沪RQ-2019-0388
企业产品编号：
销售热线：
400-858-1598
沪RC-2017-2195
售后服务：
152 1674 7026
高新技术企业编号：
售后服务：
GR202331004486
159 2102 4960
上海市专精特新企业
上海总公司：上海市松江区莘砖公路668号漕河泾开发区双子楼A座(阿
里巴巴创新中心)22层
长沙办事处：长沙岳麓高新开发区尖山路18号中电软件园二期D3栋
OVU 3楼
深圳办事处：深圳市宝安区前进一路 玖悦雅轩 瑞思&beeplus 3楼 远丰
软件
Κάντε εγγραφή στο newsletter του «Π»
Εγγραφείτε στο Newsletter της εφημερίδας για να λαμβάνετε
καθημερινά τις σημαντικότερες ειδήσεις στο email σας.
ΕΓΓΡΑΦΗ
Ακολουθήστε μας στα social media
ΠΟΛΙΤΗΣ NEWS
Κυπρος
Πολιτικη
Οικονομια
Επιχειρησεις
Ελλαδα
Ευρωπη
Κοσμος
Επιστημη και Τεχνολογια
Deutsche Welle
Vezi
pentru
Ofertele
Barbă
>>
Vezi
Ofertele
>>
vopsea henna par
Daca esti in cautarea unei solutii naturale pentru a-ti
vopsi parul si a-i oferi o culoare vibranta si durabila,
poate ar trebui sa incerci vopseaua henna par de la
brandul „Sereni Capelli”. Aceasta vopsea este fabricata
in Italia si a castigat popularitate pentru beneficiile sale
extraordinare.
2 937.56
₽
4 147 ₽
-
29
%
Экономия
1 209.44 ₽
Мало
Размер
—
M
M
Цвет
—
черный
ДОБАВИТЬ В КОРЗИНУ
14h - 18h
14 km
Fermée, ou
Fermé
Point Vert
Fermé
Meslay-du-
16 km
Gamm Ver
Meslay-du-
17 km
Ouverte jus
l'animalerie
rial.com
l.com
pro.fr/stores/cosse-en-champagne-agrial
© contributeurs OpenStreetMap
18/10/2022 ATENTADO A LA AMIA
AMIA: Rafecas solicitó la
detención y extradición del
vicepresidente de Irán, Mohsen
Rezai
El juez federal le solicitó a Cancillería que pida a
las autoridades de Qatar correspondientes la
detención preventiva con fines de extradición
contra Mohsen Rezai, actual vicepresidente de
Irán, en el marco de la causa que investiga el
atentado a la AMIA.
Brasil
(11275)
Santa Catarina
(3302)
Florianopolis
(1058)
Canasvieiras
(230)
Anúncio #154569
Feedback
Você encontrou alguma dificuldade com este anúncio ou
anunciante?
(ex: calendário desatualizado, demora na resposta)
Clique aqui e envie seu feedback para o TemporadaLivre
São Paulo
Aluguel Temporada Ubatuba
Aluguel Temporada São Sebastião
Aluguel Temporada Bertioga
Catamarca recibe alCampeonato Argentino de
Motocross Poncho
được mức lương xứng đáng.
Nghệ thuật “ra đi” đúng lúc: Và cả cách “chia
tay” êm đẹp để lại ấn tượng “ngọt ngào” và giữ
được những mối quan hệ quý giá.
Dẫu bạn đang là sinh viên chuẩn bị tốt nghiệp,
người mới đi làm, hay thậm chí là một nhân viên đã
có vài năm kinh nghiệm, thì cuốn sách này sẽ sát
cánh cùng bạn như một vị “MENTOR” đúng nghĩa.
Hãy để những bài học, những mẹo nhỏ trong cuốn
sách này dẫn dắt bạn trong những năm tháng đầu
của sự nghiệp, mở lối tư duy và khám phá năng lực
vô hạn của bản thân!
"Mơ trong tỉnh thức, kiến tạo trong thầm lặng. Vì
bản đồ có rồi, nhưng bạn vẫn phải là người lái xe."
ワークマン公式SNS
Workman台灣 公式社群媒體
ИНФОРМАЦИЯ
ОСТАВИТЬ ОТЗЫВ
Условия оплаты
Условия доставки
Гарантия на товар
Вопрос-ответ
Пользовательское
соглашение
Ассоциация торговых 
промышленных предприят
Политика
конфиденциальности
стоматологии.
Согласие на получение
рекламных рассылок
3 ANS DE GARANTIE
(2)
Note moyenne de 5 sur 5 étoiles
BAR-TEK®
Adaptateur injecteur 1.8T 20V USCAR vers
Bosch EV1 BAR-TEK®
■ ■ ■ ■ ■ ■ ■
→ About this exercise:
Copy out each line in the entries above that contains the word "Aluguel".

→ Output for this task:
Aluguel Temporada Ubatuba
Aluguel Temporada São Sebastião
Aluguel Temporada Bertioga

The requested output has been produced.